Task instructions:
Return the full listing word for word, but drop every picture from it.

======== Dataset content

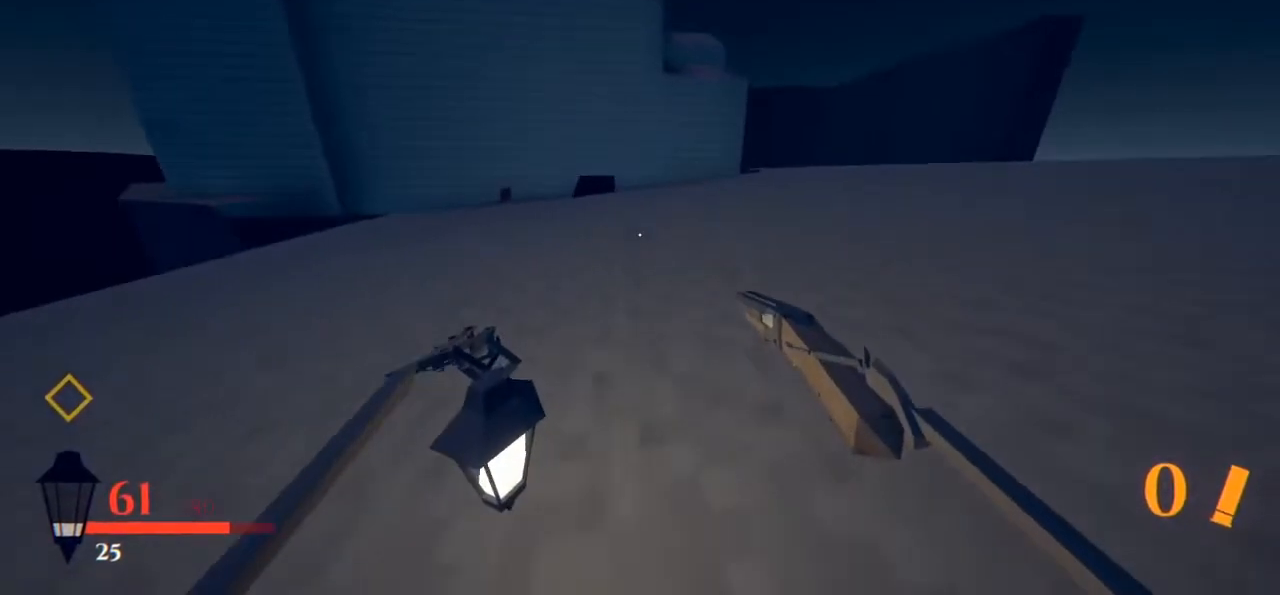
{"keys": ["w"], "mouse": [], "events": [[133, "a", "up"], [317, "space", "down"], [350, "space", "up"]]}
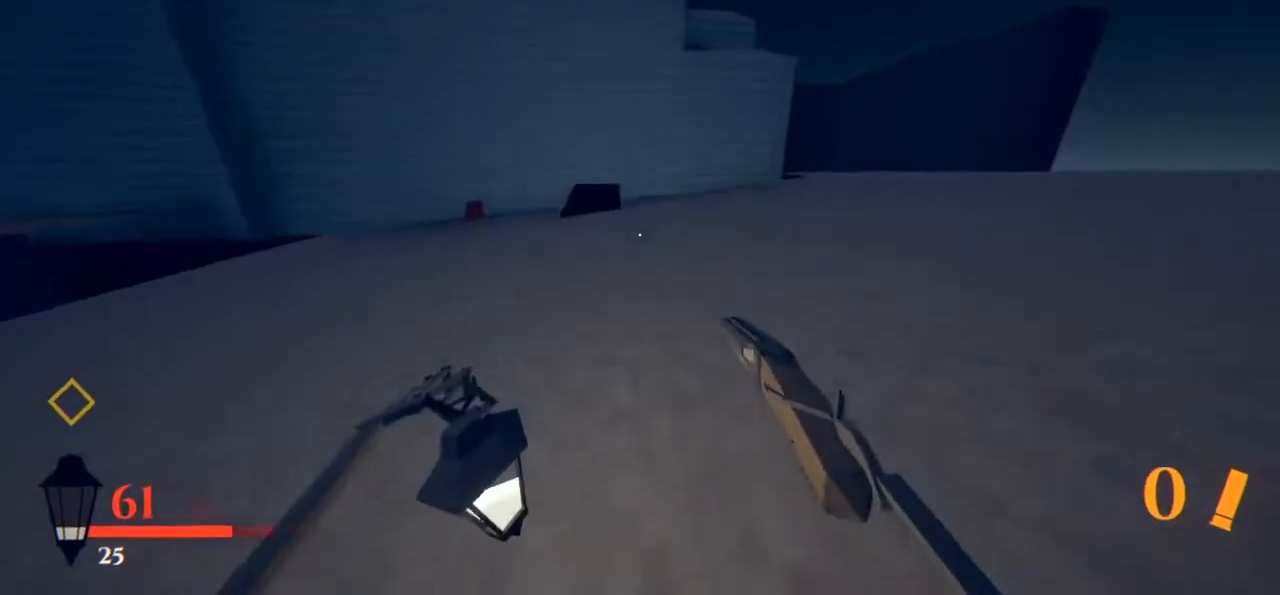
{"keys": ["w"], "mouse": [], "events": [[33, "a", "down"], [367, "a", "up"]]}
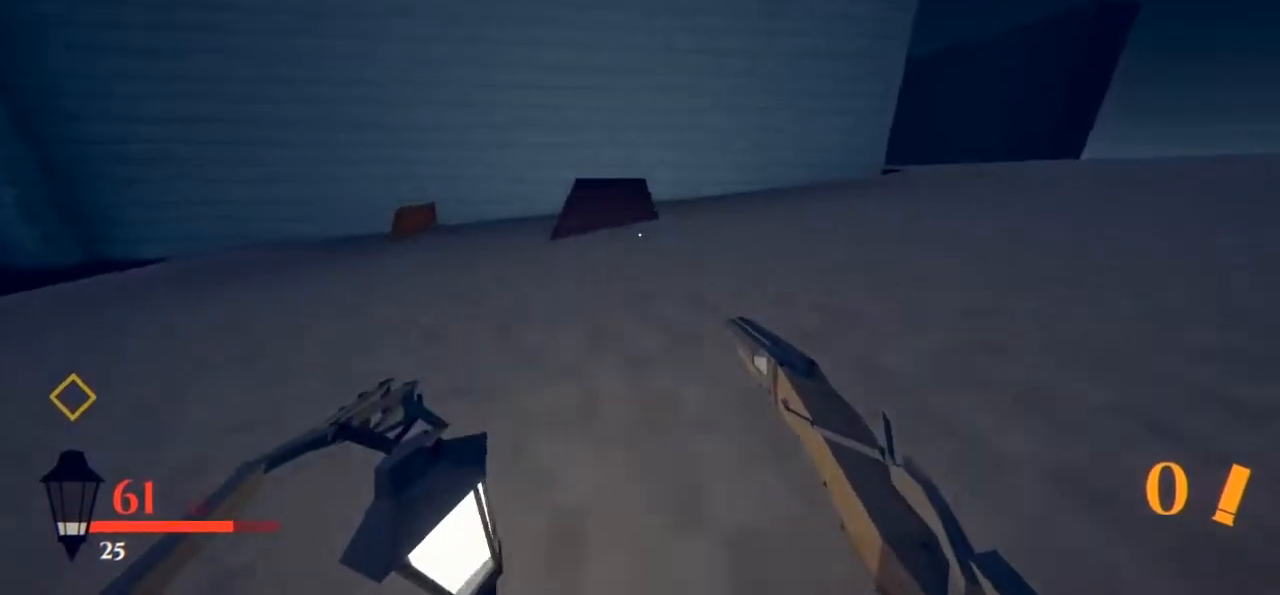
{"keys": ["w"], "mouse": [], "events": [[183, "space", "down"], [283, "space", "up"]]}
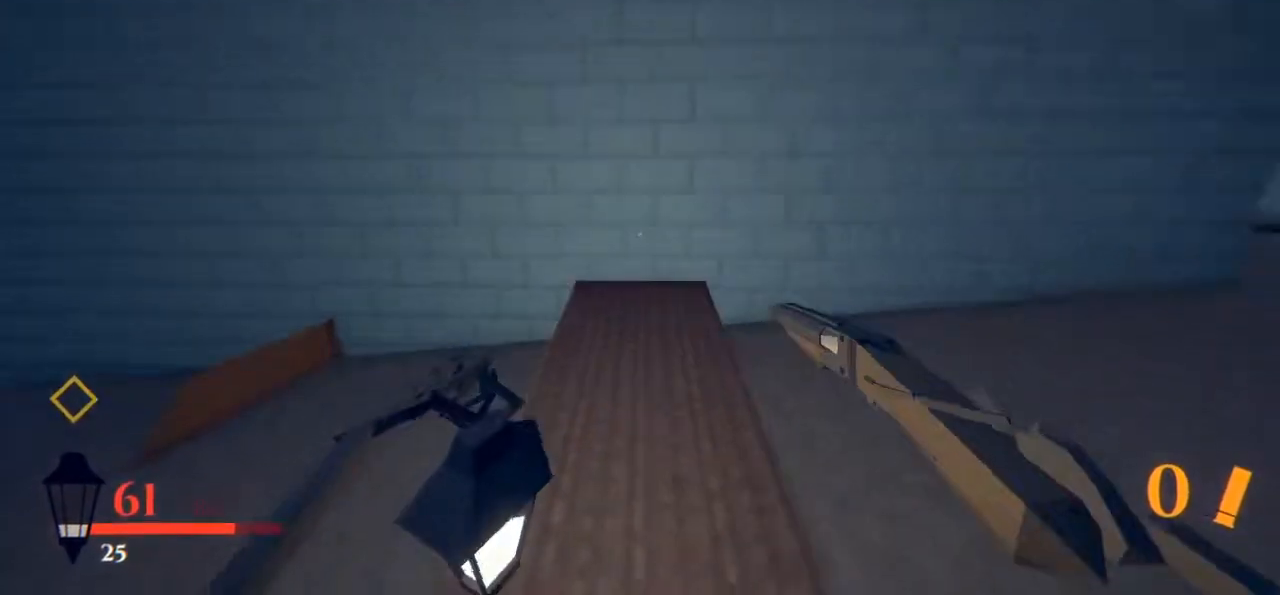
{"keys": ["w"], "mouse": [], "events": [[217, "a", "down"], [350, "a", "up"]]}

================

Written response:
{"keys": ["w"], "mouse": [], "events": [[133, "a", "up"], [317, "space", "down"], [350, "space", "up"]]}
{"keys": ["w"], "mouse": [], "events": [[33, "a", "down"], [367, "a", "up"]]}
{"keys": ["w"], "mouse": [], "events": [[183, "space", "down"], [283, "space", "up"]]}
{"keys": ["w"], "mouse": [], "events": [[217, "a", "down"], [350, "a", "up"]]}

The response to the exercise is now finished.